The Minimum Rectangles to Cover Points problem provides a list of 2D points and a fixed rectangle width W. You need to place axis-aligned rectangles of width W (and any height) to cover all points, minimizing the number of rectangles used. Rectangles can be placed anywhere, but each must cover points within a horizontal span of W. This Minimum Rectangles to Cover Points interview question is a greedy interval-covering problem.
Microsoft asks this to evaluate greedy strategy design for geometric coverage problems. The ability to simplify a 2D placement problem by focusing on one dimension (x-coordinates) while the other is unconstrained (y-coordinate) shows strong problem decomposition. The array, sorting, and greedy interview pattern applies elegantly here.

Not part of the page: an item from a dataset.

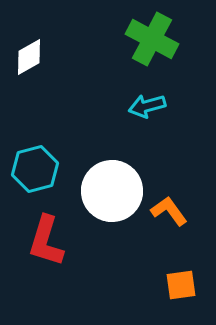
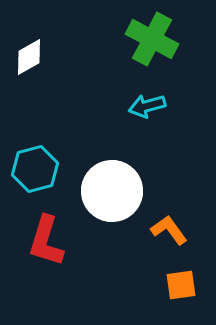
orange L-shape: moved 19 px down
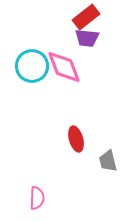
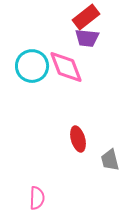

The key insight is that y-coordinates are irrelevant — since rectangles have unlimited height, a single rectangle can cover all points sharing a similar x-range. Sort all points by x-coordinate. Greedily place a rectangle starting at the leftmost uncovered point, extending it W units to the right, covering all points within [x, x + W]. Then move to the next uncovered point and repeat. Count total rectangles placed.
Points: [(1,2), (3,5), (6,1), (8,3), (10,4)], W = 4.
When a 2D geometry problem has unconstrained movement in one axis, always look to reduce it to a 1D problem. Sorting by the constrained dimension and applying a greedy sweep is a powerful pattern that appears in interval scheduling, painting, and coverage problems. Practice by solving interval covering and merging problems — they build the same intuition needed for Minimum Rectangles to Cover Points.